The three main components in determining ICP is the blood circulation in the brain, cerebrospinal fluid (CSF), and the brain tissue itself. This relationship is dictated by the Monro-Kellie doctrine, which states that as the brain swells, intracranial pressure (ICP) rises and cerebral perfusion decreases. As the brain swelling exceeds a certain point called the critical closing pressure (CrCP), the arterioles feeding the brain oxygen-rich blood will collapse, and the brain becomes deprived of blood. This secondary injury can cause permanent brain damage from lack of oxygen.

Herniation of the brain can occur when the pressure inside the skull exceeds the pressure of the spinal canal. This is dangerous as it can result in the compression of important areas like the brainstem that regulate breathing leading to significant neurological impairment or death.

== Methods ==
Under normal conditions, regular movements such as leaning forward, normal heartbeat and breathing can cause changes to the ICP. Intracranial monitoring accounts for this by averaging measurements over 30 minutes in non-comatose patients. Readings between 7-15mmHg are considered normal in an adult, 3-7mmHg in children, and 1.4-6mmHg in infants.

=== Invasive ===
==== External ventricular drainage ====
The external ventricular drainage (EVD) method of intracranial pressure monitoring is the current gold standard. The placement of an EVD requires a catheter placed into one of the lateral ventricles from a burr hole made into the skull. Benefits of an EVD include its ability to not only measure changes in pressure but also drain CSF as needed, thus making it both diagnostic and therapeutic. Significantly, an EVD can also be re-calibrated after placement which is particularly useful clinically to manage measurement drift. Risks in the operation to place the EVD are minimal but include infection, brain bleeds, pneumocephalus or pneumoventriculi, and CSF leakage.
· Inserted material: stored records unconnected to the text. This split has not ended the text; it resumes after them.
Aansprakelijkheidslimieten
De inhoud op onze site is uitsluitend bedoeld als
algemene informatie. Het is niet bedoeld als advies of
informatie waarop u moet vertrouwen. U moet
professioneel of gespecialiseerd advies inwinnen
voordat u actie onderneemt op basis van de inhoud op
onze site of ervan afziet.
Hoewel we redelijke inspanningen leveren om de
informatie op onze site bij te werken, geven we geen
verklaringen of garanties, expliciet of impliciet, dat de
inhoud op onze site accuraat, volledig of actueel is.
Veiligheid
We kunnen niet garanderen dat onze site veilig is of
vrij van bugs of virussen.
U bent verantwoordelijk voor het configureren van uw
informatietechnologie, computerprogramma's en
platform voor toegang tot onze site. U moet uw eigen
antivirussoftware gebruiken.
Drawbacks to EVDs are the difficulty to place in comparison to other methods -- especially in the setting of brain swelling or anatomical variation in ventricle size – and once placed, are at increased risk of blockage from blood, air bubbles, or other debris.
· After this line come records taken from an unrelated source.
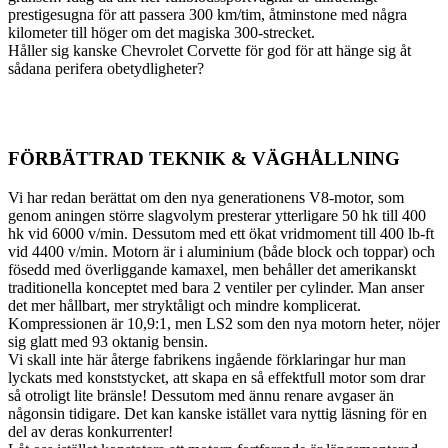
prestigesugna för att passera 300 km/tim, åtminstone med några
kilometer till höger om det magiska 300-strecket.
Håller sig kanske Chevrolet Corvette för god för att hänge sig åt
sådana perifera obetydligheter?
FÖRBÄTTRAD TEKNIK & VÄGHÅLLNING
Vi har redan berättat om den nya generationens V8-motor, som
genom aningen större slagvolym presterar ytterligare 50 hk till 400
hk vid 6000 v/min. Dessutom med ett ökat vridmoment till 400 lb-ft
vid 4400 v/min. Motorn är i aluminium (både block och toppar) och
fösedd med överliggande kamaxel, men behåller det amerikanskt
traditionella konceptet med bara 2 ventiler per cylinder. Man anser
det mer hållbart, mer stryktåligt och mindre komplicerat.
Kompressionen är 10,9:1, men LS2 som den nya motorn heter, nöjer
sig glatt med 93 oktanig bensin.
Vi skall inte här återge fabrikens ingående förklaringar hur man
lyckats med konststycket, att skapa en så effektfull motor som drar
så otroligt lite bränsle! Dessutom med ännu renare avgaser än
någonsin tidigare. Det kan kanske istället vara nyttig läsning för en
del av deras konkurrenter!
==== Intraparenchymal pressure monitor ====
There are three types of intraparenchymal pressure monitors (IPM), also called bolts: fiber optic, strain gauge, and pneumatic sensors. Fiber optic monitors use changes in light reflected back from a mirror at the end of the cable to reflect changes in the ICP. Strain gauge monitors use a diaphragm that is bent by surrounding pressure, which is then converted into electrical signals used to calculate changes in ICP.  Pneumatic sensors are fitted with a balloon which measures the surrounding pressure, thereby measuring the ICP. IPMs are as equally accurate as EVDs, but cannot be recalibrated after placement, which is a major clinical limitation of this method of intracranial pressure monitoring. Risks of IPMs are similar to risks of EVDs as both require a surgical procedure. However, placement of IPMs is still considered less invasive than placement of EVDs. Additionally, placement of IPMs do not require the precision needed for EVD placement, and they are less affected by structural changes to the brain such as brain swelling or midline shift. IPMs can be placed not only in the parenchyma but also in the ventricular, subarachnoid, subdural, or epidural spaces. Generally, IPMs are chosen when EVD placement is unsuccessful or if CSF drainage is determined to likely not be necessary.

==== Continuous brain tissue oxygen tension (PbO2) ====
This method of intracranial pressure monitoring requires placement of an oxygen probe into the penumbra, the area surrounding the injury that is most at risk of secondary injury from hypoxia. The probe measures levels of oxygen in the area, with levels under 15mmHg treated with increasing oxygen levels in the body.

=== Non-invasive ===

There are many noninvasive methods for intracranial pressure monitoring such as transcranial doppler (TCD), and optic nerve sheath diameter (ONSD). While none of these methods have been able to have the accuracy, reliability, and independent validation of invasive methods, they may eventually be used in determining the severity of injury and if there is a need for more invasive measures.